### EXERCISE
Transcribe every entry below word for word, but skip the pictures.

*** MATERIAL FOR THIS EXERCISE Section Begins ***

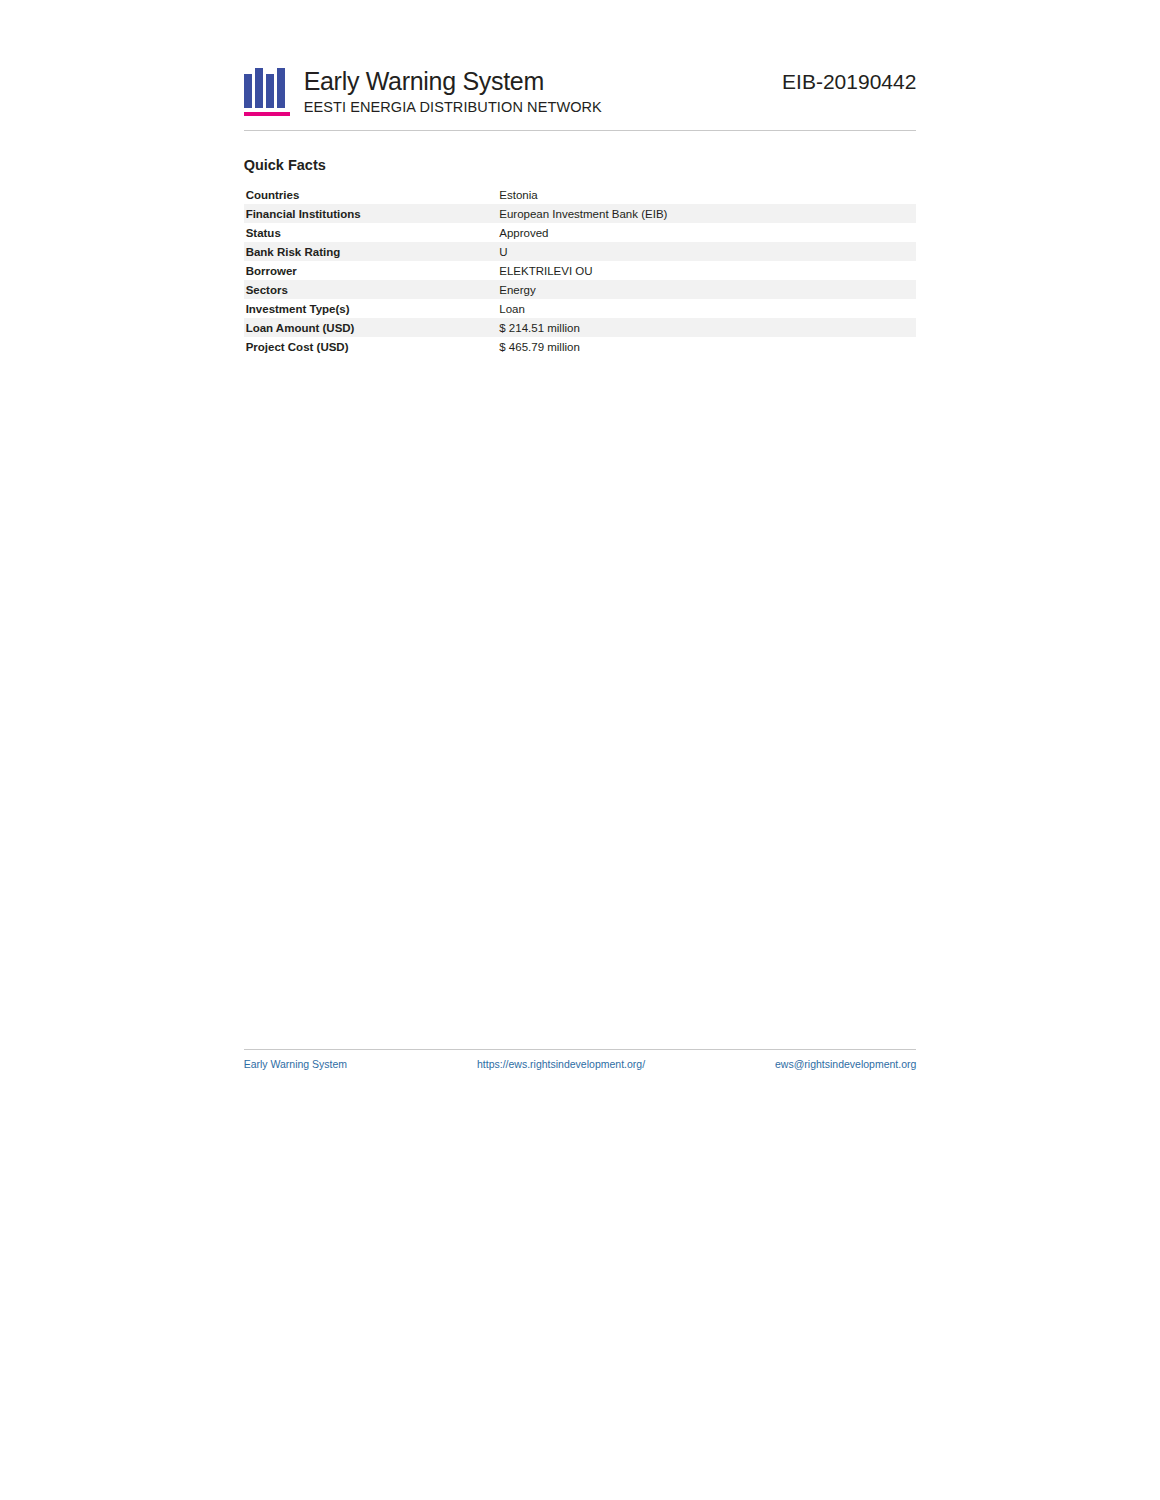Early Warning System
EESTI ENERGIA DISTRIBUTION NETWORK
EIB-20190442
Quick Facts
| Countries | Estonia |
| Financial Institutions | European Investment Bank (EIB) |
| Status | Approved |
| Bank Risk Rating | U |
| Borrower | ELEKTRILEVI OU |
| Sectors | Energy |
| Investment Type(s) | Loan |
| Loan Amount (USD) | $ 214.51 million |
| Project Cost (USD) | $ 465.79 million |
Early Warning System
https://ews.rightsindevelopment.org/
ews@rightsindevelopment.org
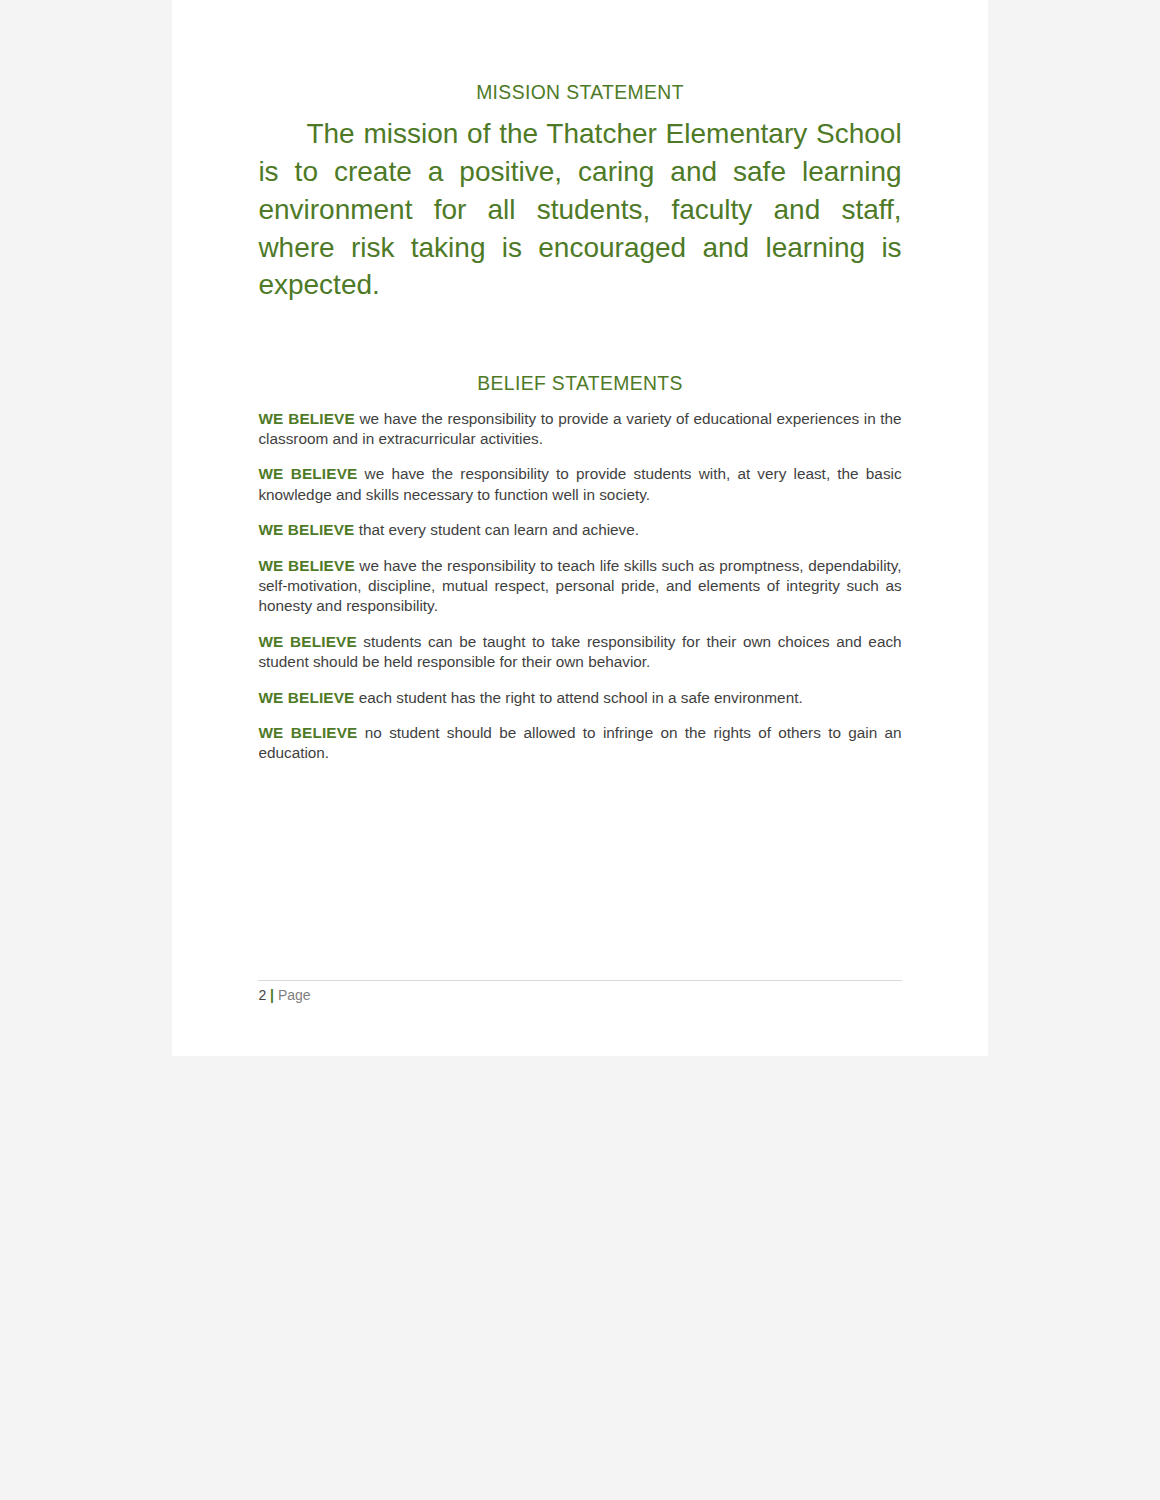MISSION STATEMENT
The mission of the Thatcher Elementary School is to create a positive, caring and safe learning environment for all students, faculty and staff, where risk taking is encouraged and learning is expected.
BELIEF STATEMENTS
WE BELIEVE we have the responsibility to provide a variety of educational experiences in the classroom and in extracurricular activities.
WE BELIEVE we have the responsibility to provide students with, at very least, the basic knowledge and skills necessary to function well in society.
WE BELIEVE that every student can learn and achieve.
WE BELIEVE we have the responsibility to teach life skills such as promptness, dependability, self-motivation, discipline, mutual respect, personal pride, and elements of integrity such as honesty and responsibility.
WE BELIEVE students can be taught to take responsibility for their own choices and each student should be held responsible for their own behavior.
WE BELIEVE each student has the right to attend school in a safe environment.
WE BELIEVE no student should be allowed to infringe on the rights of others to gain an education.
2 | Page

*** MATERIAL FOR THIS EXERCISE Section Ends ***

### EXPECTED ANSWER
Early Warning System
EESTI ENERGIA DISTRIBUTION NETWORK
EIB-20190442
Quick Facts
| Countries | Estonia |
| Financial Institutions | European Investment Bank (EIB) |
| Status | Approved |
| Bank Risk Rating | U |
| Borrower | ELEKTRILEVI OU |
| Sectors | Energy |
| Investment Type(s) | Loan |
| Loan Amount (USD) | $ 214.51 million |
| Project Cost (USD) | $ 465.79 million |
Early Warning System
https://ews.rightsindevelopment.org/
ews@rightsindevelopment.org
MISSION STATEMENT
The mission of the Thatcher Elementary School is to create a positive, caring and safe learning environment for all students, faculty and staff, where risk taking is encouraged and learning is expected.
BELIEF STATEMENTS
WE BELIEVE we have the responsibility to provide a variety of educational experiences in the classroom and in extracurricular activities.
WE BELIEVE we have the responsibility to provide students with, at very least, the basic knowledge and skills necessary to function well in society.
WE BELIEVE that every student can learn and achieve.
WE BELIEVE we have the responsibility to teach life skills such as promptness, dependability, self-motivation, discipline, mutual respect, personal pride, and elements of integrity such as honesty and responsibility.
WE BELIEVE students can be taught to take responsibility for their own choices and each student should be held responsible for their own behavior.
WE BELIEVE each student has the right to attend school in a safe environment.
WE BELIEVE no student should be allowed to infringe on the rights of others to gain an education.
2 | Page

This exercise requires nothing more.